During a news conference a few days ago, the GTPCWU National Chairman questioned why Ghana had crude oil but TOR couldn’t get it to refine, adding that virtually all companies established under Ghana’s first President, Osagyefo Dr. Kwame Nkrumah, had collapsed due to political interference in their purely business operations, but TOR workers would not let that happen to the refinery.
He added that if TOR was fully operational, it would supply the country with 50% of its entire household use, 100% of Residual Fuel Oil (RFO) for industrial activities, 20% to 25% of LPG consumption, and 100% of Aviation Turbine Kerosene (ATK).
Mr.

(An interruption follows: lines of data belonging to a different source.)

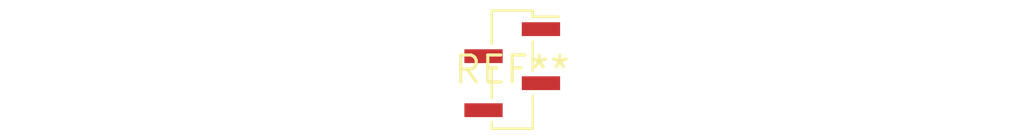
<source format=kicad_pcb>
(kicad_pcb (version 20240108) (generator pcbnew)

  (general
    (thickness 1.6)
  )

  (paper "A4")
  (layers
    (0 "F.Cu" signal)
    (31 "B.Cu" signal)
    (32 "B.Adhes" user "B.Adhesive")
    (33 "F.Adhes" user "F.Adhesive")
    (34 "B.Paste" user)
    (35 "F.Paste" user)
    (36 "B.SilkS" user "B.Silkscreen")
    (37 "F.SilkS" user "F.Silkscreen")
    (38 "B.Mask" user)
    (39 "F.Mask" user)
    (40 "Dwgs.User" user "User.Drawings")
    (41 "Cmts.User" user "User.Comments")
    (42 "Eco1.User" user "User.Eco1")
    (43 "Eco2.User" user "User.Eco2")
    (44 "Edge.Cuts" user)
    (45 "Margin" user)
    (46 "B.CrtYd" user "B.Courtyard")
    (47 "F.CrtYd" user "F.Courtyard")
    (48 "B.Fab" user)
    (49 "F.Fab" user)
    (50 "User.1" user)
    (51 "User.2" user)
    (52 "User.3" user)
    (53 "User.4" user)
    (54 "User.5" user)
    (55 "User.6" user)
    (56 "User.7" user)
    (57 "User.8" user)
    (58 "User.9" user)
  )

  (setup
    (pad_to_mask_clearance 0)
    (pcbplotparams
      (layerselection 0x00010fc_ffffffff)
      (plot_on_all_layers_selection 0x0000000_00000000)
      (disableapertmacros false)
      (usegerberextensions false)
      (usegerberattributes false)
      (usegerberadvancedattributes false)
      (creategerberjobfile false)
      (dashed_line_dash_ratio 12.000000)
      (dashed_line_gap_ratio 3.000000)
      (svgprecision 4)
      (plotframeref false)
      (viasonmask false)
      (mode 1)
      (useauxorigin false)
      (hpglpennumber 1)
      (hpglpenspeed 20)
      (hpglpendiameter 15.000000)
      (dxfpolygonmode false)
      (dxfimperialunits false)
      (dxfusepcbnewfont false)
      (psnegative false)
      (psa4output false)
      (plotreference false)
      (plotvalue false)
      (plotinvisibletext false)
      (sketchpadsonfab false)
      (subtractmaskfromsilk false)
      (outputformat 1)
      (mirror false)
      (drillshape 1)
      (scaleselection 1)
      (outputdirectory "")
    )
  )

  (net 0 "")

  (footprint "PinSocket_1x04_P1.27mm_Vertical_SMD_Pin1Right" (layer "F.Cu") (at 0 0))

)

</source>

Owusu went on to claim that Ghana needed roughly $4.8 billion in petroleum product imports on average each year, and that if TOR was producing, Ghana’s FX requirement for petroleum product imports would be cut in half.
Other benefits, he adds, include lower local ex-pump costs as a result of the elimination of various import charges, such as the freight rate of approximately $92/Mt for petrol, $101/Mt for diesel and $83/Mt for LPG.
This comes after the workers organised a press conference to vent their concerns about the refinery’s non-operation, which has the potential to refine 45,000 barrels of crude oil per day but is now only shipping finished goods rather than fulfilling its fundamental purpose of refining crude.